Google Groups no longer supports new Usenet posts or subscriptions. Historical content remains viewable.
Dismiss

Please help me test inflationary theory

22 views
Skip to first unread message

rob_w...@hotmail.com

unread,
May 21, 2015, 2:20:05 PM5/21/15
to
Hi, this is my first post on the group so hello, and I have no idea how many people may be listening. I want to ask a question and see who may be able to help me test "Inflationary" theory.

In 1981 in order to map observed data to the excellent big bang theory, the idea was invented that in the first fraction of a second of the universe, everything expanded exponentially, before a period lasting 380,000 years in which the cosmic microwave background was emitted. This has held together the mainstream cosmological model and enabled us to make ever more incredible conclusions about the universe.

I have a way to test the theory against reality, as follows:

Firstly, imagine a universe which obeys Hubble's law, i.e. expansion is proportional to distance. Next, go to the point remote you, which is just inside your event horizon, i.e. just so far enough from you that it is receding at slightly less than the speed of light.
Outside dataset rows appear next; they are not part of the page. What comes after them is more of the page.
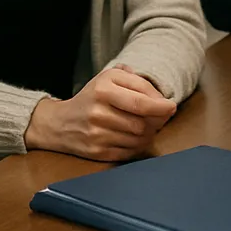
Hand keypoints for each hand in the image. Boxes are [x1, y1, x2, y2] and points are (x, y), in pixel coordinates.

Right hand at [23, 66, 176, 161]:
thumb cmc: (91, 97)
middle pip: (142, 122)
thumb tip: (160, 96)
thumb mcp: (108, 78)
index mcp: (102, 88)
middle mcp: (98, 112)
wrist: (60, 123)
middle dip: (157, 121)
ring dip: (149, 134)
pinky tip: (136, 137)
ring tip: (147, 126)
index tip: (171, 106)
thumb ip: (135, 80)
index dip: (161, 106)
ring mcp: (97, 134)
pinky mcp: (97, 152)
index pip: (140, 101)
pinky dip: (138, 146)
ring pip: (138, 138)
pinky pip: (129, 152)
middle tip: (160, 117)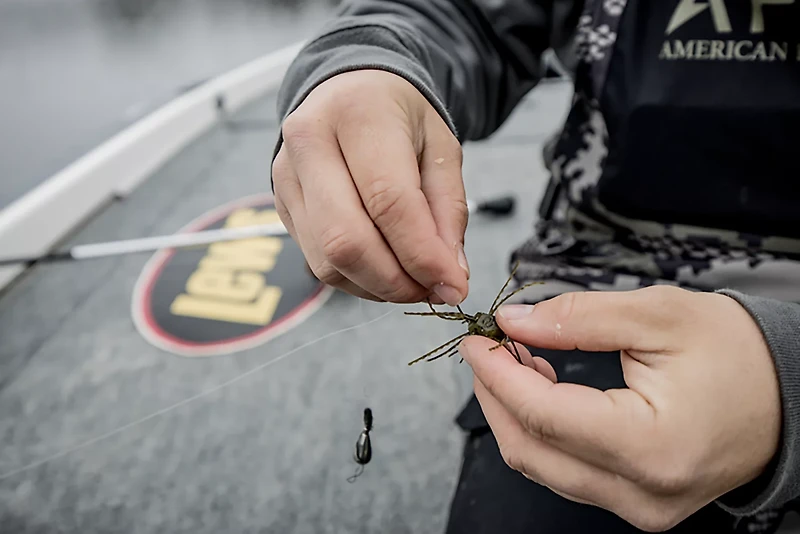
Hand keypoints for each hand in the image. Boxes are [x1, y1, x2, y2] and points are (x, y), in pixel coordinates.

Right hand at [272, 70, 469, 303]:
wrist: (350, 91)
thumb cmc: (399, 117)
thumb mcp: (442, 148)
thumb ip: (448, 211)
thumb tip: (449, 276)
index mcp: (357, 114)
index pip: (388, 201)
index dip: (422, 254)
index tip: (453, 286)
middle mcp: (308, 142)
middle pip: (346, 239)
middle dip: (396, 280)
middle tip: (433, 289)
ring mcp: (286, 177)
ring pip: (328, 260)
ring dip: (378, 286)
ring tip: (413, 279)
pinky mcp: (281, 205)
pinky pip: (319, 262)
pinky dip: (358, 279)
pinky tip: (385, 269)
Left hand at [458, 286, 780, 531]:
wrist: (787, 394)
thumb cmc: (737, 356)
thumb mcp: (657, 314)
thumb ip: (577, 317)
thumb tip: (513, 322)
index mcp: (651, 447)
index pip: (543, 414)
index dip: (497, 374)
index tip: (476, 340)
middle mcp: (642, 492)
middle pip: (530, 449)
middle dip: (495, 394)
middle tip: (488, 346)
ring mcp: (638, 506)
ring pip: (541, 465)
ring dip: (515, 411)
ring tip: (515, 359)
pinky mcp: (635, 502)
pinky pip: (565, 471)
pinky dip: (541, 429)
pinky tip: (542, 388)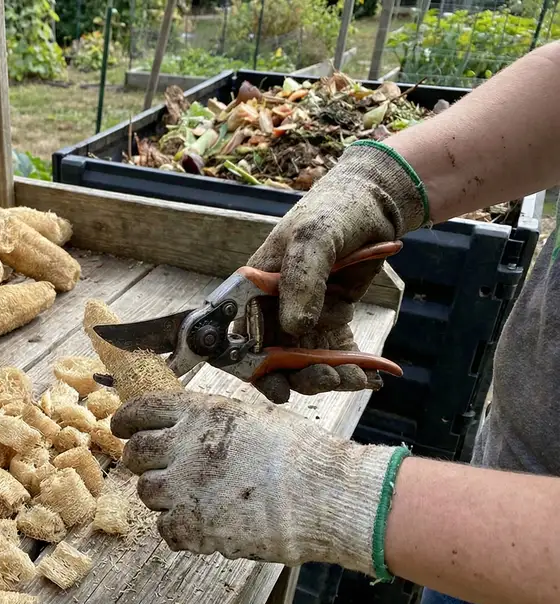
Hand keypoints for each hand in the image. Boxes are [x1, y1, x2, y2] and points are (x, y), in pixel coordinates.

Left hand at [112, 391, 401, 574]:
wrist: (326, 494)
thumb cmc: (302, 453)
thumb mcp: (254, 416)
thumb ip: (214, 419)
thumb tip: (187, 422)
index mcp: (201, 413)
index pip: (141, 410)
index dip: (125, 420)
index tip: (122, 428)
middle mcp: (185, 445)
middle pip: (135, 453)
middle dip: (142, 461)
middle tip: (160, 470)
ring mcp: (186, 487)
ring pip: (147, 492)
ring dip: (163, 496)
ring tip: (194, 499)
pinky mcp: (194, 526)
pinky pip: (165, 529)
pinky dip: (179, 530)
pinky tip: (204, 525)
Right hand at [247, 141, 425, 403]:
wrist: (375, 204)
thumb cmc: (332, 212)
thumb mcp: (312, 239)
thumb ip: (300, 281)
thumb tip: (294, 329)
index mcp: (254, 291)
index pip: (240, 338)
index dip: (252, 367)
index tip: (275, 385)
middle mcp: (274, 311)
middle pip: (273, 361)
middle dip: (298, 377)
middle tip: (325, 376)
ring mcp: (303, 319)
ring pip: (305, 365)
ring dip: (326, 377)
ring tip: (353, 375)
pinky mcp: (332, 324)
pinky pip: (336, 358)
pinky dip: (351, 371)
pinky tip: (370, 376)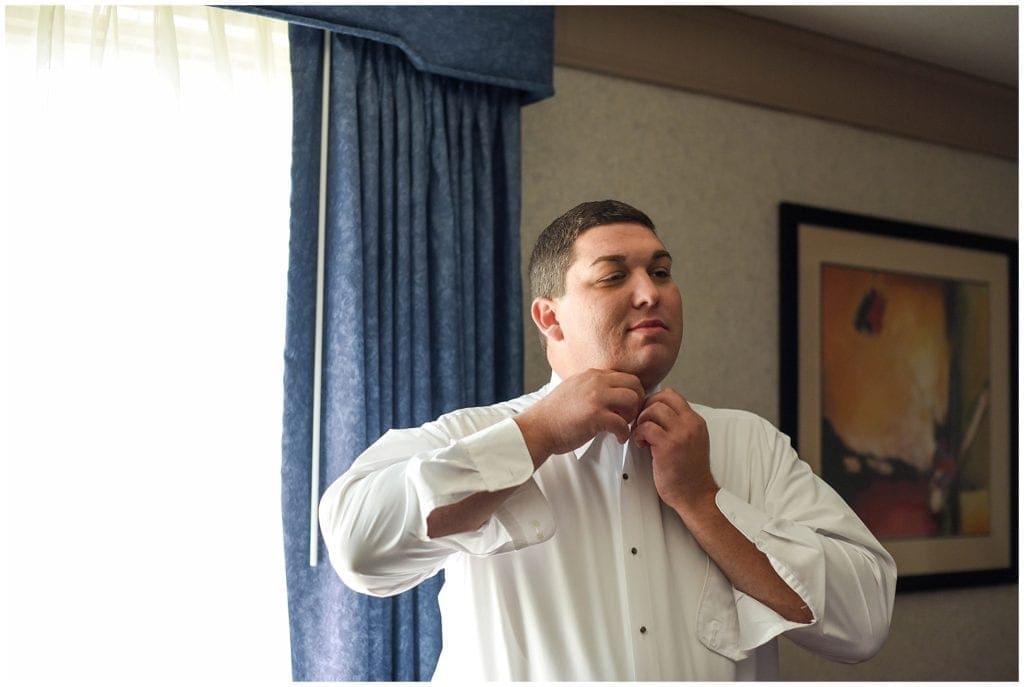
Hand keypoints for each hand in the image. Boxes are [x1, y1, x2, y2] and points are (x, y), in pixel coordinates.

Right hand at [514, 369, 645, 466]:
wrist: (537, 428)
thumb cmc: (554, 414)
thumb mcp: (574, 389)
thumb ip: (592, 386)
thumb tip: (610, 392)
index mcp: (592, 375)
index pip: (625, 376)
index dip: (631, 393)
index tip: (627, 407)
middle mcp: (596, 382)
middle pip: (635, 384)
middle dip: (636, 402)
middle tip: (628, 417)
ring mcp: (596, 397)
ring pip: (632, 400)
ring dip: (632, 416)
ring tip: (622, 426)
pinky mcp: (595, 416)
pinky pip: (623, 423)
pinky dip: (624, 434)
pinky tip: (617, 438)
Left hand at [632, 388, 717, 512]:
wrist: (695, 494)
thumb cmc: (688, 472)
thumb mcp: (691, 441)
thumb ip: (677, 425)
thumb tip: (653, 413)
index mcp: (695, 421)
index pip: (672, 395)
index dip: (654, 401)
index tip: (647, 414)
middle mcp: (690, 424)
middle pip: (661, 398)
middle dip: (645, 408)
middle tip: (641, 423)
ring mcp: (680, 434)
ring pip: (653, 410)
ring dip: (641, 421)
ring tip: (641, 435)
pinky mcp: (668, 446)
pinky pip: (646, 427)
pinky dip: (638, 434)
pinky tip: (641, 444)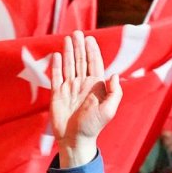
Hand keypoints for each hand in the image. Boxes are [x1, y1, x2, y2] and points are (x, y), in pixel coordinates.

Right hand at [51, 31, 121, 168]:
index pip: (94, 64)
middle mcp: (83, 85)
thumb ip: (114, 93)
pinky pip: (56, 76)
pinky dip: (57, 65)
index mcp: (96, 87)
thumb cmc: (93, 127)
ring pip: (69, 65)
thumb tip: (114, 74)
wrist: (75, 139)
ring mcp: (69, 88)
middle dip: (80, 46)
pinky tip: (58, 55)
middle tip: (77, 32)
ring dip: (69, 52)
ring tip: (68, 38)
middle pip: (81, 61)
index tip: (90, 39)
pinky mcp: (57, 94)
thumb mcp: (109, 111)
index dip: (93, 51)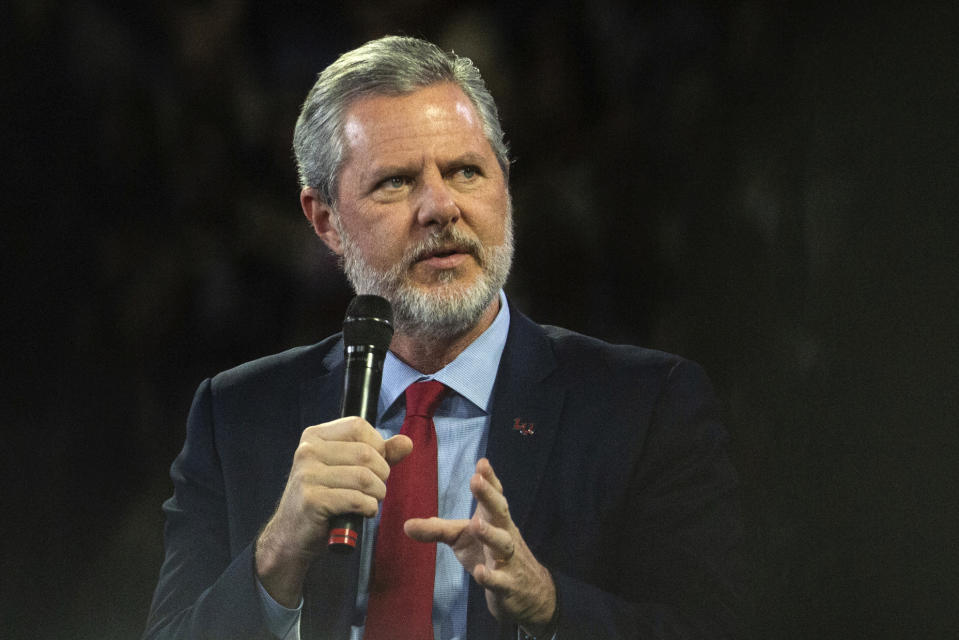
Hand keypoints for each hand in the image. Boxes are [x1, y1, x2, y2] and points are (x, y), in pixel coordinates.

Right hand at [255, 417, 412, 605]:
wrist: (292, 536)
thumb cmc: (324, 500)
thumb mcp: (348, 470)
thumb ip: (379, 454)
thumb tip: (406, 443)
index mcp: (314, 436)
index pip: (358, 426)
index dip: (377, 446)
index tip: (375, 466)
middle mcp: (307, 451)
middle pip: (366, 453)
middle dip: (381, 475)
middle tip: (375, 490)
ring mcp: (307, 475)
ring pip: (364, 477)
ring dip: (377, 494)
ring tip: (370, 501)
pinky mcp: (311, 500)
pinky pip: (356, 500)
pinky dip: (368, 508)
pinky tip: (362, 513)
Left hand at [405, 458, 556, 634]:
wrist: (524, 590)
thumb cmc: (487, 553)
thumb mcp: (460, 538)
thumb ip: (437, 529)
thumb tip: (406, 525)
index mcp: (493, 519)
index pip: (494, 495)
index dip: (489, 479)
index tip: (482, 463)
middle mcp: (504, 533)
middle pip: (500, 511)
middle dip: (489, 496)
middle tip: (476, 480)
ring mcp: (508, 559)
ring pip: (503, 543)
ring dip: (491, 533)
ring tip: (476, 524)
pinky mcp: (507, 584)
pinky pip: (500, 579)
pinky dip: (491, 576)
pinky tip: (481, 572)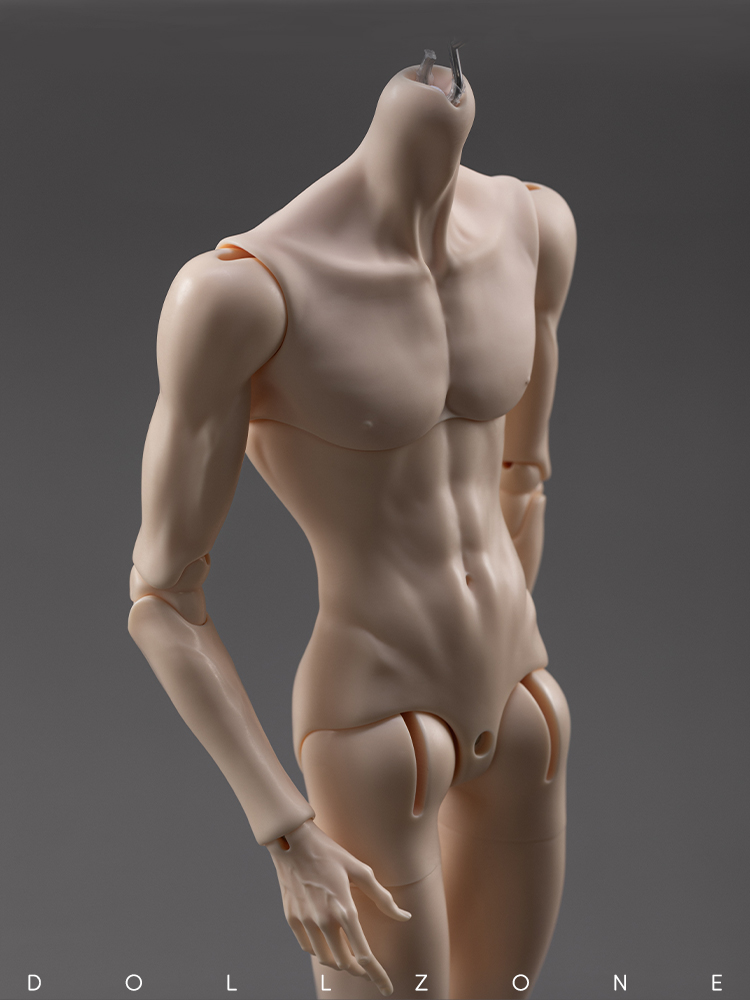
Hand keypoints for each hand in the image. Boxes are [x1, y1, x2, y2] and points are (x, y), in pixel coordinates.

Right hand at [267, 819, 410, 995]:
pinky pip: (308, 947)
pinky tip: (327, 943)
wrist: (292, 842)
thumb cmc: (330, 853)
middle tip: (368, 968)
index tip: (387, 989)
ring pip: (325, 959)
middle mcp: (324, 921)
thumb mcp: (360, 870)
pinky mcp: (292, 919)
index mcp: (345, 910)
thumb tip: (404, 917)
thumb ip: (383, 897)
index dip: (377, 976)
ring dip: (340, 962)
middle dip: (359, 970)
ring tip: (349, 956)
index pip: (365, 956)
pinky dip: (320, 951)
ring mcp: (305, 922)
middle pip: (344, 963)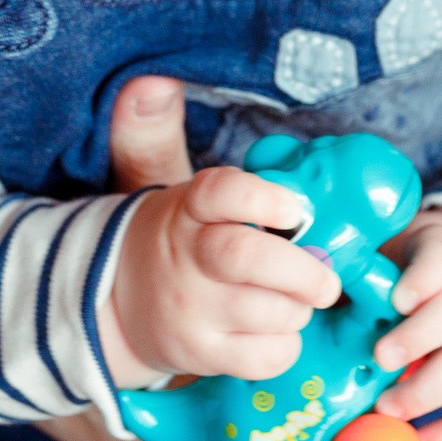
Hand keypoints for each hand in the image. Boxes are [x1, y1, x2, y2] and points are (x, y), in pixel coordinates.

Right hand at [98, 75, 341, 386]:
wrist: (113, 307)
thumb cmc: (179, 238)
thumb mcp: (173, 188)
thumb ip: (170, 141)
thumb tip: (151, 84)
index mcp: (190, 208)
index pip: (220, 191)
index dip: (261, 198)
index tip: (295, 207)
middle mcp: (188, 257)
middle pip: (244, 258)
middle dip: (300, 269)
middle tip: (328, 279)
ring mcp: (190, 309)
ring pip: (264, 312)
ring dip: (298, 308)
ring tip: (300, 299)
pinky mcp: (198, 352)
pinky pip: (262, 356)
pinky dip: (285, 346)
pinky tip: (279, 330)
Light emitted here will take next to forever to reach you since it will always be swimming effectively against the tide, and when it does, its frequency and energy will be next to nothing.

Light emitted slightly closer will reach much sooner, but will have higher energy, until the light emitted very closely will reach instantaneously and, by and large, the highest frequency.

The challenge is this: In such a universe, what CONTINUOUS function of time must Hubble's law obey (i.e. without inflation), for us to observe exactly the following distribution of radiation:

http://asd.gsfc.nasa.gov/archive/arcade/cmb_intensity.html

It may initially be easier to assume (probably incorrectly) but as a simplification, that the intensity and frequency of radiation emitted is constant - but that can be changed later.